Ein wenig Glück, gepaart mit guter Planung und so ging es heute direkt zum nächsten Verbandspokalendspiel. Diesmal zum Pokalfinale des FVM (Fußball-Verband Mittelrhein) im Troisdorfer Aggerstadion. Hier trafen mit dem Titelverteidiger TSV Germania Windeck und dem FC Wegberg-Beeck zwei Mannschaften aus der NRW-Liga aufeinander, die nach dieser Saison eigentlich komplett getrennte Wege gehen sollten. Der FC Wegberg-Beeck hatte nämlich frühzeitig den freiwilligen Rückzug aus der NRW- in die Mittelrheinliga bekannt gegeben (aber trotzdem spielerisch die Klasse gehalten), während die Windecker nach Rot-Weiss Essen die Saison als Zweiter und damit als Aufsteiger zur Regionalliga beendeten. Aber - denkste! Nachdem es bereits die Spatzen von den Dächern pfiffen, gaben die Windecker einen Tag nach diesem Endspiel bekannt, dass sie ebenfalls im kommenden Jahr (aus finanziellen Gründen) in der Mittelrheinliga antreten werden. Die fette Einnahme aus der ersten Hauptrunde des DFB-Pokals wollte man aber - wie schon die beiden Jahre zuvor gegen Bayern München und Schalke 04 - natürlich mitnehmen. Und das gelang auch, denn die Mannschaft von Trainer Heiko Scholz besiegte in dessen letztem Spiel (auch er geht ja bekanntlich zu Viktoria Köln) den FC Wegberg-Beeck vor knapp 1.400 Zuschauern letztlich verdient mit 3:1 (1:0). Die Tore erzielten Mariusz Kukielka (34.) per Foulelfmeter, David Müller (58.) und Lucas Musculus (74.) Für Wegberg-Beeck, das erst in der zweiten Hälfte kurzeitig richtig aufwachte, traf Blerim Rrustemi zum zwischenzeitlichen 2:1-Anschlusstreffer (64.). Ein wenig Schadenfreude stellte sich allerdings ein, als die Windecker bei der Auslosung einige Wochen später mit der TSG Hoffenheim einen absoluten Knaller zogen ;-)

       

Das Aggerstadion in Troisdorf, benannt nach einem Nebenfluss der Sieg, liegt in direkter Nähe zum Naturschutzgebiet Wahner Heide (aber damit leider auch direkt in der Einflugschneise des Flughafens Köln-Bonn) und bietet aktuell Platz für rund 5.000 Zuschauer (offiziell wird die Zahl sogar mit 8.000 Plätzen angegeben, dies scheint mir aber etwas hoch gegriffen).

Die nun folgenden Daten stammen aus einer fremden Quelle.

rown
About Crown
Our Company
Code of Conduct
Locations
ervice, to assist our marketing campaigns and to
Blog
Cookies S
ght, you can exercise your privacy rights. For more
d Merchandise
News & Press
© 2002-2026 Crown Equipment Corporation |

Allein 2.000 Zuschauer fasst dabei die schicke Haupttribüne mit ihren roten Schalensitzen, die sich fast über eine gesamte Längsseite erstreckt und zudem noch links und rechts weitere nicht überdachte Stehtraversen bietet. In den Kurven und auf der Gegengeraden steht man dagegen nur ebenerdig oder an den flachen Graswällen. Gespielt wird auf einem bundesligatauglichen Naturrasen, der allerdings von einer Tartanbahn umgeben ist. Im Ligaalltag von den Sportfreunden Troisdorf – gerade wieder in die Mittelrheinliga aufgestiegen – genutzt, war das Aggerstadion jedoch auch schon des Öfteren Trainingsquartier diverser Nationalmannschaften vor großen Turnieren. So des deutschen Teams vor der WM 2002, der Argentinier vor dem Confed-Cup 2005 und der Elfenbeinküste vor der WM 2006. Zur WM 2006 erfuhr das Stadion übrigens auch umfangreiche Modernisierungsmaßnahmen. So wurde zum Beispiel der gesamte Umkleidetrakt mit dem angeschlossenen Sanitärbereich komplett erneuert, die Tribüne erhielt eine hochmoderne Beschallungsanlage und die neuen Schalensitze. Zudem wurde im Jahre 2007 das Tribünendach komplett erneuert und erhielt eine Photovoltaikanlage der Stadtwerke Troisdorf. Diese produziert seitdem bis zu 55.800 Kilowattstunden Strom pro Jahr. Insgesamt ein tolle Anlage, die zumindest jetzt wieder Verbandsligafußball zu sehen bekommt.